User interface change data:
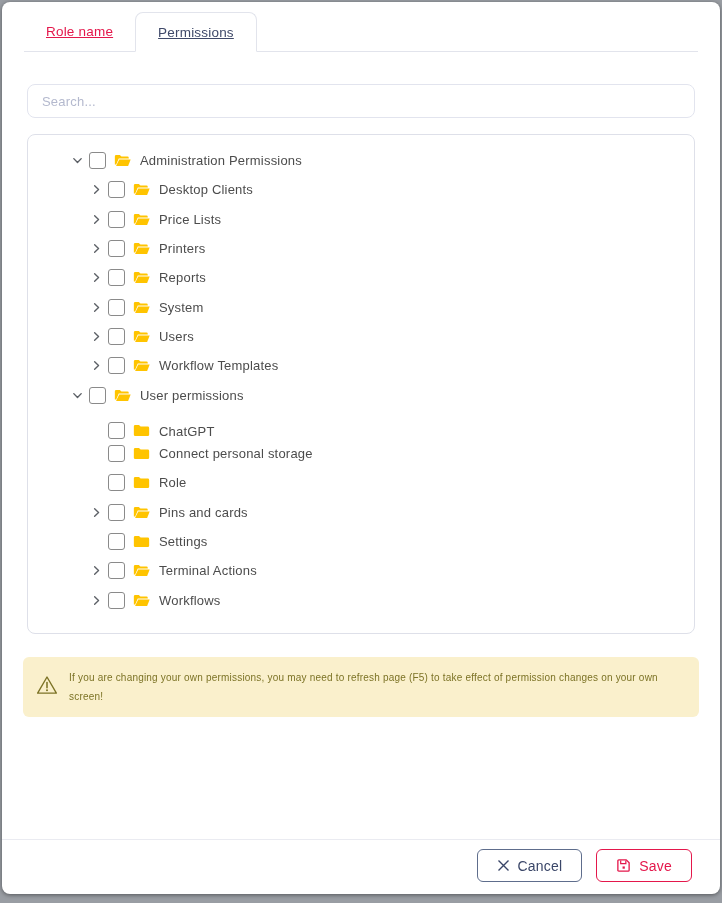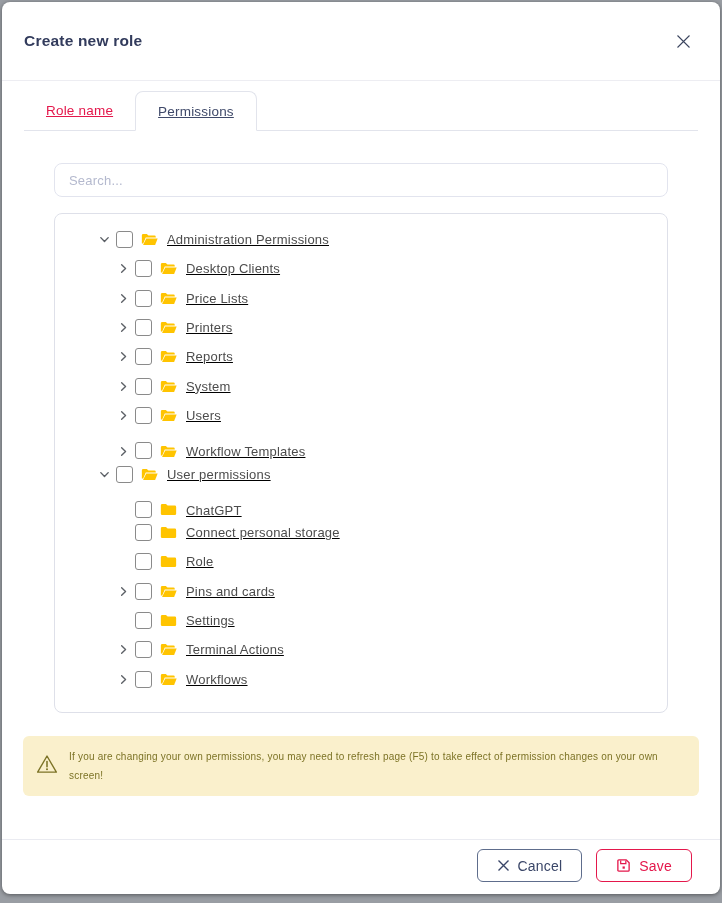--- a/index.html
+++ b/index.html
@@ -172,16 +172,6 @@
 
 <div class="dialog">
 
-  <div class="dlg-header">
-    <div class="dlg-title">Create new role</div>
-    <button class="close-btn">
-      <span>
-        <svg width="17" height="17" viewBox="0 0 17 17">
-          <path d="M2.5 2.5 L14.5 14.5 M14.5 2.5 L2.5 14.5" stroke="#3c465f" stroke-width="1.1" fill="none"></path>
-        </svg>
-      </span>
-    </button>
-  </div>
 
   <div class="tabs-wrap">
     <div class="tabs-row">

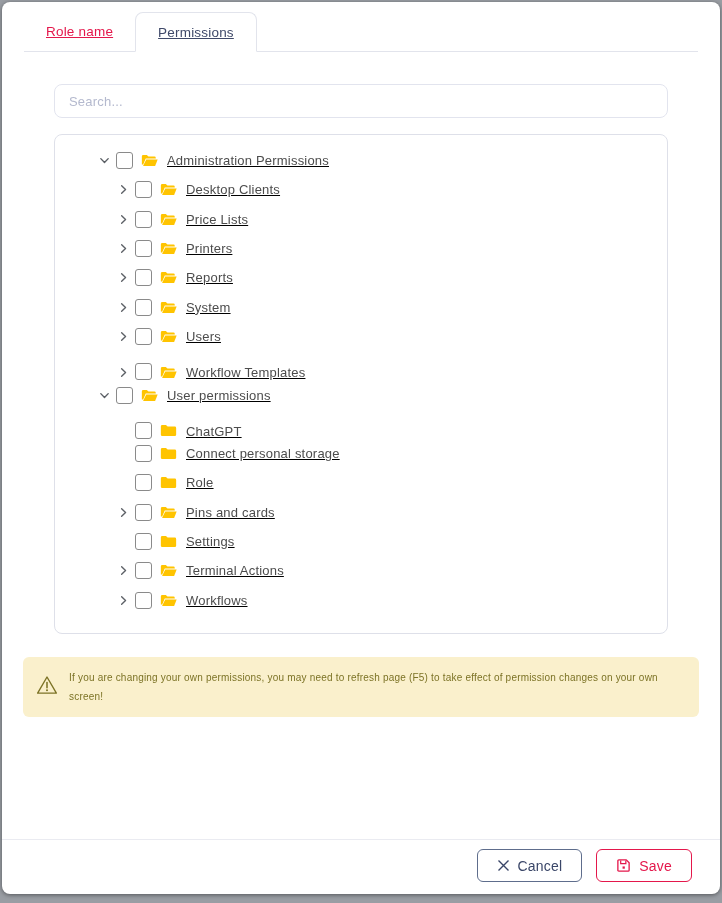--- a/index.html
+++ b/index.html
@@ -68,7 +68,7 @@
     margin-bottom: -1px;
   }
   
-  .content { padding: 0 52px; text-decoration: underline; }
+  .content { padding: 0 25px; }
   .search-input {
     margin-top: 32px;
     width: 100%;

◆ PROMPT
The data above must be reproduced exactly, without any of its pictures.

◆ YOUR RESPONSE
--- a/index.html
+++ b/index.html
@@ -172,16 +172,6 @@
 
 <div class="dialog">
 
-  <div class="dlg-header">
-    <div class="dlg-title">Create new role</div>
-    <button class="close-btn">
-      <span>
-        <svg width="17" height="17" viewBox="0 0 17 17">
-          <path d="M2.5 2.5 L14.5 14.5 M14.5 2.5 L2.5 14.5" stroke="#3c465f" stroke-width="1.1" fill="none"></path>
-        </svg>
-      </span>
-    </button>
-  </div>
 
   <div class="tabs-wrap">
     <div class="tabs-row">

--- a/index.html
+++ b/index.html
@@ -68,7 +68,7 @@
     margin-bottom: -1px;
   }
   
-  .content { padding: 0 52px; text-decoration: underline; }
+  .content { padding: 0 25px; }
   .search-input {
     margin-top: 32px;
     width: 100%;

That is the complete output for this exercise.